Momencik, trwa przetwarzanie danych   loading-animation

#86038

przez (PW) ·
| Do ulubionych
Moja pierwsza historia była o szykanowaniu mnie w szkole z powodu, jak to nazywali "końskiej mordy", i o walentynkach, z okazji których dostałam 17 obrażających mnie kartek "miłosnych".

Byłam w klasie informatycznej, ale że informatykowi się zmarło i nie było nowego, bez naszej zgody na początku drugiej klasy przemianowali mój profil na techniczny. Nie uśmiechało mi się uczyć obróbki skrawaniem i elektrotechniki, więc udało mi się przenieść do innej szkoły - do Liceum Ogólnokształcącego.

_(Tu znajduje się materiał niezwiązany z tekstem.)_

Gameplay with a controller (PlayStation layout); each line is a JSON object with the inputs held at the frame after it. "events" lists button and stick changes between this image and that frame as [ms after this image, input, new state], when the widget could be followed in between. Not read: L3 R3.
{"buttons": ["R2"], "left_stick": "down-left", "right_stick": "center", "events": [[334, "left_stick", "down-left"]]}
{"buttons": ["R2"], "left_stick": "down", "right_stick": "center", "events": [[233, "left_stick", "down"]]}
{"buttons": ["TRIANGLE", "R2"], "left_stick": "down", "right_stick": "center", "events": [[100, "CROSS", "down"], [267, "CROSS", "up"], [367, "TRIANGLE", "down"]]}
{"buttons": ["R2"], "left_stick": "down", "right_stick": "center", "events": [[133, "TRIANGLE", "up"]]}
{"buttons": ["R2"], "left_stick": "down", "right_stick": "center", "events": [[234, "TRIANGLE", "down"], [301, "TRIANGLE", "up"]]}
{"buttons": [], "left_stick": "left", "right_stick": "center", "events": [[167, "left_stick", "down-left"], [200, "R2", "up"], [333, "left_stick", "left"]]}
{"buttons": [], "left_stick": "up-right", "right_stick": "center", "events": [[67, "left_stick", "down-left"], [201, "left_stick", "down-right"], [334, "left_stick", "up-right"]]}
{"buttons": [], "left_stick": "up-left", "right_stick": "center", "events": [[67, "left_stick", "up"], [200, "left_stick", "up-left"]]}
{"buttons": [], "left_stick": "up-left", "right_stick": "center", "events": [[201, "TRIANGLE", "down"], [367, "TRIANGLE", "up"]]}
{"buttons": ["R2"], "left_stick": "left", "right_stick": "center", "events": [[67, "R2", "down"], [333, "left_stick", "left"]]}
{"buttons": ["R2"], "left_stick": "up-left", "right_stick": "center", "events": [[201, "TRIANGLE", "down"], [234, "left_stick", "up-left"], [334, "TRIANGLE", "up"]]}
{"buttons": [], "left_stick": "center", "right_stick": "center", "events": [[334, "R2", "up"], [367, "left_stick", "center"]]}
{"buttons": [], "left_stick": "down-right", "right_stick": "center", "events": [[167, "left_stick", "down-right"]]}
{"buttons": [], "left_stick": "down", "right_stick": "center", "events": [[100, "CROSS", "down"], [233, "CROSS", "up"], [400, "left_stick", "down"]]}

Z poprzedniej klasy wypisałam się w środę, do nowej miałam iść w poniedziałek. Kilka dni żyłam w dobrym nastawieniu, nikt mnie tam nie znał, było tam dużo dziewczyn, miałam nadzieję się odnaleźć.

Niestety to, że nikt mnie tam nie znał, nie oznaczało, że nowi znajomi nie znają starych znajomych, więc już po trzech dniach byłam znów Quasimodem. Na tle nowych koleżanek wypadałam słabo. Były ładne (kilka wręcz ślicznych), modnie ubrane. Rozmawiały o kosmetykach, perfumach (ja miałam tylko antyperspirant), sukienkach, randkach, imprezach i tym wszystkim, co kręci siedemnastoletnie panny. Tak że nie dość, że pośród urodziwych kumpelek wyglądałam trzy razy gorzej niż rzeczywiście, to do tego nie miałam z nimi wspólnych tematów. Wyobcowałam się (trochę sama sobie jestem winna, że nie próbowałam dać się poznać).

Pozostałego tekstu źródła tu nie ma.